5. What are the differences between the language of the men and that of Janie and the other women? How do the differences in language reflect the two groups' approaches to life, power, relationships, and self-realization? How do the novel's first two paragraphs point to these differences?

6. In what ways does Janie conform to or diverge from the assumptions that underlie the men's attitudes toward women? How would you explain Hurston's depiction of violence toward women? Does the novel substantiate Janie's statement that "Sometimes God gits familiar wid us womenfolks too and talks His inside business"?

7. What is the importance in the novel of the "signifyin'" and "playin' de dozens" on the front porch of Joe's store and elsewhere? What purpose do these stories, traded insults, exaggerations, and boasts have in the lives of these people? How does Janie counter them with her conjuring?

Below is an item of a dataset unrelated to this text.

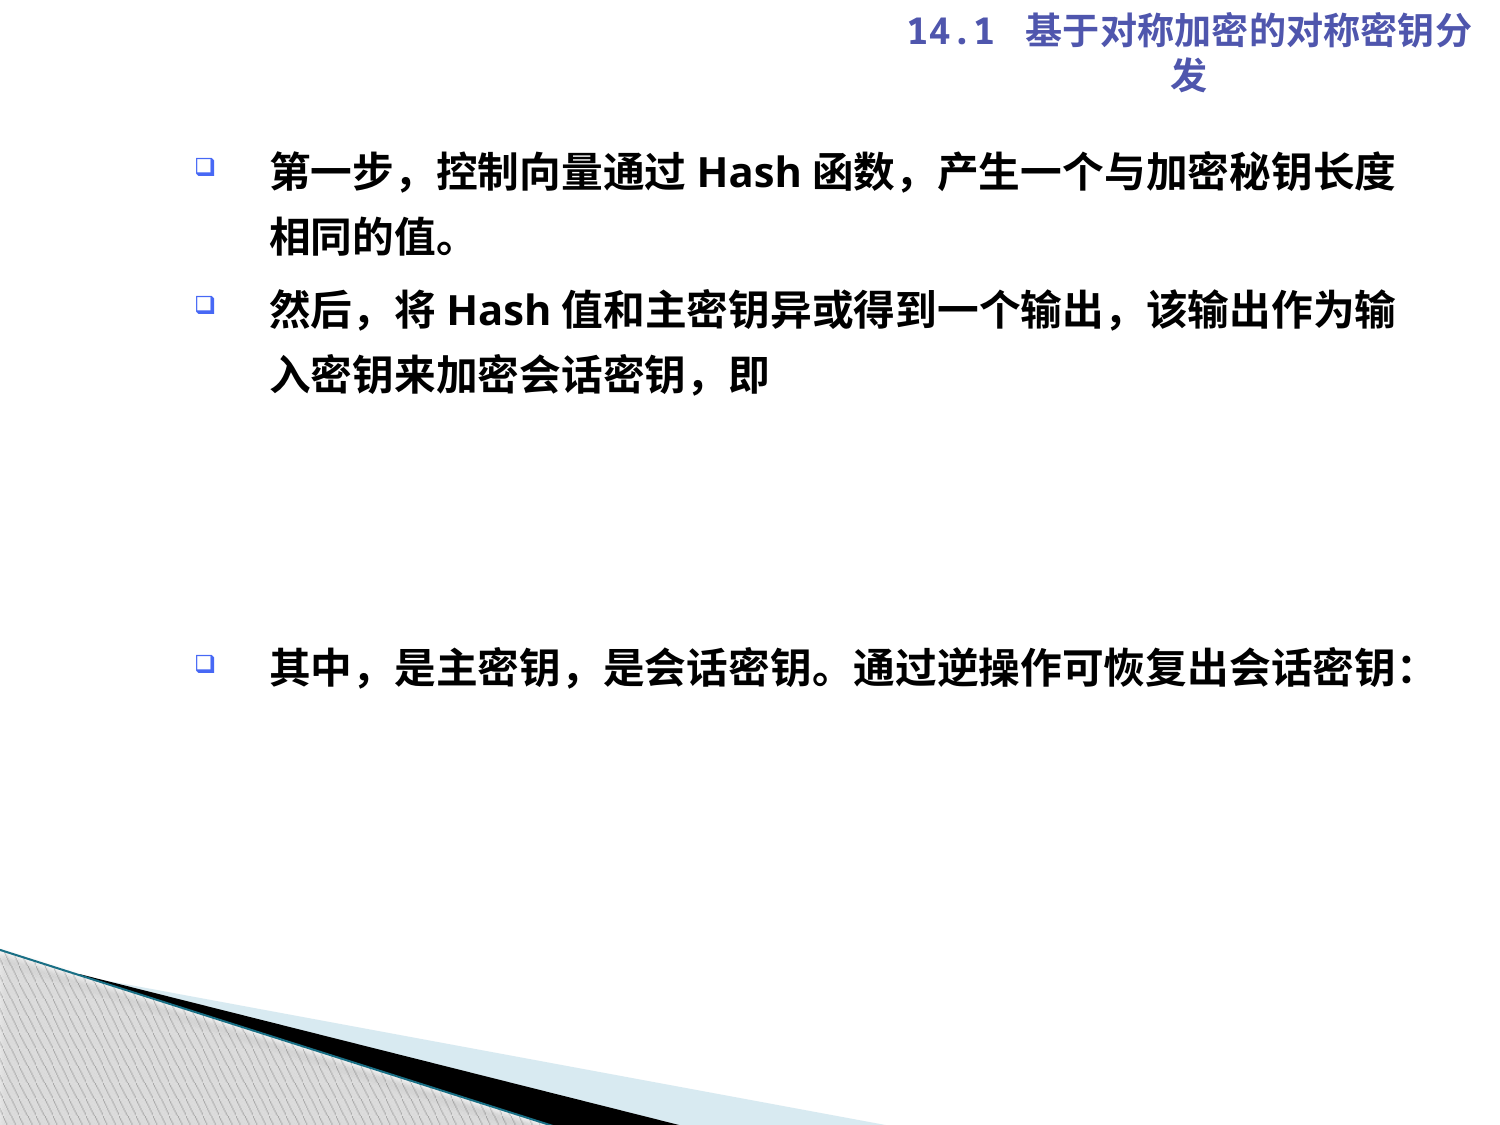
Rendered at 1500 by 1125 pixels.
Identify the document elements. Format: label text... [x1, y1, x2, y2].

8. Why is adherence to received tradition so important to nearly all the people in Janie's world? How does the community deal with those who are "different"?

9. After Joe Starks's funeral, Janie realizes that "She had been getting ready for her great journey to the horizons in search of people; it was important to all the world that she should find them and they find her." Why is this important "to all the world"? In what ways does Janie's self-awareness depend on her increased awareness of others?

10. How important is Hurston's use of vernacular dialect to our understanding of Janie and the other characters and their way of life? What do speech patterns reveal about the quality of these lives and the nature of these communities? In what ways are "their tongues cocked and loaded, the only real weapon" of these people?